Friday, October 06, 2006

Scrapbook - Unit 7

10.5.06


I believe the way we search for information, down to what we judge as relevant, is affected by very subjective things. What I mean by this is, if Alex and I are writing a research paper on the very same topic for the very same professor, depending on our mindset that day, one of us may find one document relevant and not another. Our judgments on relevancy or even how we search for documents are affected by everything from our surroundings to what our mood is that day. Making sense of the returned documents or of the system in general, is affected by our emotional mindset - a bad mood or a good mood can change one's outlook quite easily. This doesn't even take into account our individual knowledge of the subject and how that affects the documents we retrieve. From our life experiences, every individual person has a certain amount of knowledge or opinions about certain subjects that affect how the judge documents.


I also think that knowing your personal strengths/limitations for this topic is the same as knowing your personal strengths/limitations for any other topic. It can help you grow as an information seeker - having knowledge of your biases towards information seeking lets you be aware of them, thus preventing some of the affect they have on your information seeking.

In designing any type of system I think it is important to know your audience as much as possible. If you're Google, this may just be impossible! But if you're designing an academic search engine or helping a particular person with their computer woes, you have some room for interpretation. Know who the system is defined for and why they need to use it and you can design an effective system that keeps end users happy!


DB


I posted the information below to the discussion board but felt putting it here was also appropriate.

My tour interests are the information seeking habits of the information poor.

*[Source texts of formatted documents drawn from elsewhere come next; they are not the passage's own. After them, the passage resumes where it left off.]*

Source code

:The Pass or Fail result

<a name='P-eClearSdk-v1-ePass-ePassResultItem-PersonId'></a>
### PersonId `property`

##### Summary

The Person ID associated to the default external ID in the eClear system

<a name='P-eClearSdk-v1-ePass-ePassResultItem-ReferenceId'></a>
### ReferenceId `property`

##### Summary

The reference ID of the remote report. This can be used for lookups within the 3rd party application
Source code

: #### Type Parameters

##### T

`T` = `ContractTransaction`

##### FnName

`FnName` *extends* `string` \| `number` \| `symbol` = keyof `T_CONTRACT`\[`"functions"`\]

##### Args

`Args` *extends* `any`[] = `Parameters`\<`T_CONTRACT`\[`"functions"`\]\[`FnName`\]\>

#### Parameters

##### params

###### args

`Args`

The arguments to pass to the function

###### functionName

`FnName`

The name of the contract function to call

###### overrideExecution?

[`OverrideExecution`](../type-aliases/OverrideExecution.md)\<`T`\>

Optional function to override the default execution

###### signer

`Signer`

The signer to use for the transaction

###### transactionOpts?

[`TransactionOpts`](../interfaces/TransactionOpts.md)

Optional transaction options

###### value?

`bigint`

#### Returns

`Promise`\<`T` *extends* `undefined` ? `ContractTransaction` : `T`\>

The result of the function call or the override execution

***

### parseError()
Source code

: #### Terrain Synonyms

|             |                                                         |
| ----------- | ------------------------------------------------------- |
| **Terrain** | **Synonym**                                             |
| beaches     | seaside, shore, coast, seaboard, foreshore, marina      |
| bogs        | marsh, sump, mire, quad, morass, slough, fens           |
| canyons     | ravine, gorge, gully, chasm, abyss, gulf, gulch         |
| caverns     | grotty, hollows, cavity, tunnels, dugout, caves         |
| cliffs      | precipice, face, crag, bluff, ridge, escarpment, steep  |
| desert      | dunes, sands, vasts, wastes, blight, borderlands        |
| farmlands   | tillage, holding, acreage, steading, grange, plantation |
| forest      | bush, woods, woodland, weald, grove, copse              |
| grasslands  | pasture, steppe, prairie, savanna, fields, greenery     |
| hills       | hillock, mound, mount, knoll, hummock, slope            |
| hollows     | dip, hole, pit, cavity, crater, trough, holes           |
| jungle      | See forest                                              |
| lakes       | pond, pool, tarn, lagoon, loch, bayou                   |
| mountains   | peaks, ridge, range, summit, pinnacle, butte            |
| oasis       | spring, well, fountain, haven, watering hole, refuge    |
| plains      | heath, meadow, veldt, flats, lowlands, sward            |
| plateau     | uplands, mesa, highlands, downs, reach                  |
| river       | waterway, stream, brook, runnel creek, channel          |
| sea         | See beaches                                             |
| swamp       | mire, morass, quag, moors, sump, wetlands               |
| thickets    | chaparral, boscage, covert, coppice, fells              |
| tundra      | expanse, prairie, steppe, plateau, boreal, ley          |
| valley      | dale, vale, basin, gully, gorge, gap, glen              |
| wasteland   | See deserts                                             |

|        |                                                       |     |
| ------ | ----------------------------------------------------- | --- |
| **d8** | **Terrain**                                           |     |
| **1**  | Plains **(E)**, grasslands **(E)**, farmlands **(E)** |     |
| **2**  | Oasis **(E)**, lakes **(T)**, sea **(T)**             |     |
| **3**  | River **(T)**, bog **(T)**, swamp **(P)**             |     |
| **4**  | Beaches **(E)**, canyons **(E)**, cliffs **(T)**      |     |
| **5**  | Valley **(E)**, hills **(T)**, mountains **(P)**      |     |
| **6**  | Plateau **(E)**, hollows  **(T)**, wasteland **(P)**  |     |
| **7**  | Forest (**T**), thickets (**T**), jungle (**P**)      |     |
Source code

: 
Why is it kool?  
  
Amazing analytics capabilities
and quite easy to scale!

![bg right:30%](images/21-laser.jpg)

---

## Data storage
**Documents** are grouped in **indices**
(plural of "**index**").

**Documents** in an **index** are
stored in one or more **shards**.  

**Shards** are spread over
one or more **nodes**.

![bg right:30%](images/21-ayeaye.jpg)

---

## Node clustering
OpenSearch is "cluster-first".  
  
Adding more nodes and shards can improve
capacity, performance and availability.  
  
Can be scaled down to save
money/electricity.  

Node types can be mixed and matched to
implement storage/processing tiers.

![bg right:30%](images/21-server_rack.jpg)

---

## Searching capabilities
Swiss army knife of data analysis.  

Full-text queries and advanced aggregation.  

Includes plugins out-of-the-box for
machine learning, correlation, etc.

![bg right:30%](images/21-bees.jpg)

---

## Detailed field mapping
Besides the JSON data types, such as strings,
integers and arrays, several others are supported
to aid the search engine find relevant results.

In general, how and why do people who typically don't search for information find it? And why is it that they are not typical information seekers? The article I read was on the information seeking habits of women with breast cancer - a very unique perspective from people seeking a very specific type of information. The citation is below:


Rees, C. E. and Bath, P. A. (2001). "Information-Seeking Behaviors of Women with Breast Cancer". Oncology Nursing Forum, Vol. 28, No. 5, pp. 899-907.


The authors distributed 202 surveys and held 3 discussion groups (each with 10 people) to find out how certain people sought information on breast cancer post diagnosis and why others avoided information on the topic altogether. They found that some people are information avoiders - i.e., they don't seek information for fear of worrying. Others are high-monitoring information seekers - they want every piece of information they can find in hopes of feeling in control of the cancer. And then there are the low-monitoring seekers who want enough information to feel educated and 'in the know' so to speak when dealing with doctors. Their conclusions were that information seeking is based on the individual and not on demographic information. That is to say that just because a person was in a certain age group did not mean that they necessarily would or would not seek information; rather, the need to seek information depended on the type of person they were and their past experiences.


This relates to my topic of interest because it shows that people are more than just demographics; every person has valuable life experiences that affect their information seeking behavior. For the information professional, this makes it very difficult to design systems because you have no real target audience, so to speak.

I really enjoy reading the person view of research. In most of our classes we discuss things from a systems perspective (taken the user into account when possible); but it is refreshing to learn about what the people using the system think or how and why they even use our information systems to find information.